**Task instructions:**
Could you retype the records word for word but without any pictures?

**Dataset extract:**
○ ○ ○ ○ ○
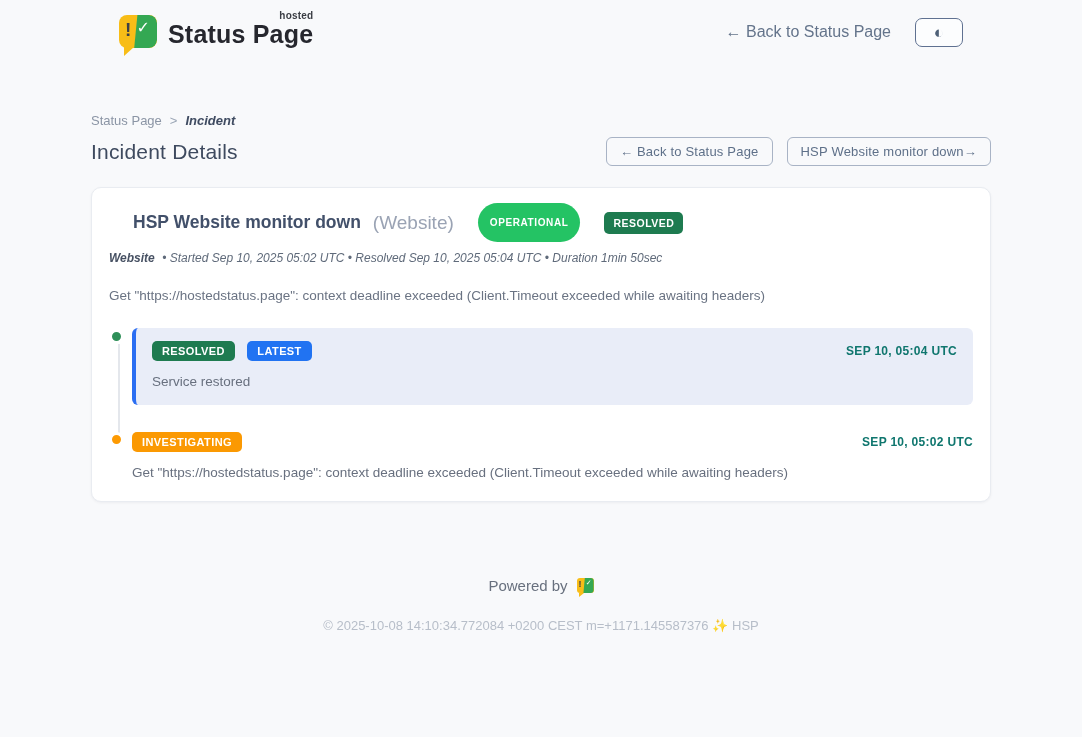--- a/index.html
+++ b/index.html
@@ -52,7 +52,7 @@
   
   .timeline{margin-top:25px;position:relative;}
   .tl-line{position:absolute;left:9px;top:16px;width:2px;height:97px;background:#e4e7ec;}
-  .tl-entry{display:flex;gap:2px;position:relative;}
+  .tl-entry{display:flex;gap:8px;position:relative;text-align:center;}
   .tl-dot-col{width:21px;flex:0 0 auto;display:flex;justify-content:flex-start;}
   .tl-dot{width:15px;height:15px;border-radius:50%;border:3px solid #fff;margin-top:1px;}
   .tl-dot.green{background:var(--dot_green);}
○ ○ ○ ○ ○
**Solution below:**
--- a/index.html
+++ b/index.html
@@ -52,7 +52,7 @@
   
   .timeline{margin-top:25px;position:relative;}
   .tl-line{position:absolute;left:9px;top:16px;width:2px;height:97px;background:#e4e7ec;}
-  .tl-entry{display:flex;gap:2px;position:relative;}
+  .tl-entry{display:flex;gap:8px;position:relative;text-align:center;}
   .tl-dot-col{width:21px;flex:0 0 auto;display:flex;justify-content:flex-start;}
   .tl-dot{width:15px;height:15px;border-radius:50%;border:3px solid #fff;margin-top:1px;}
   .tl-dot.green{background:var(--dot_green);}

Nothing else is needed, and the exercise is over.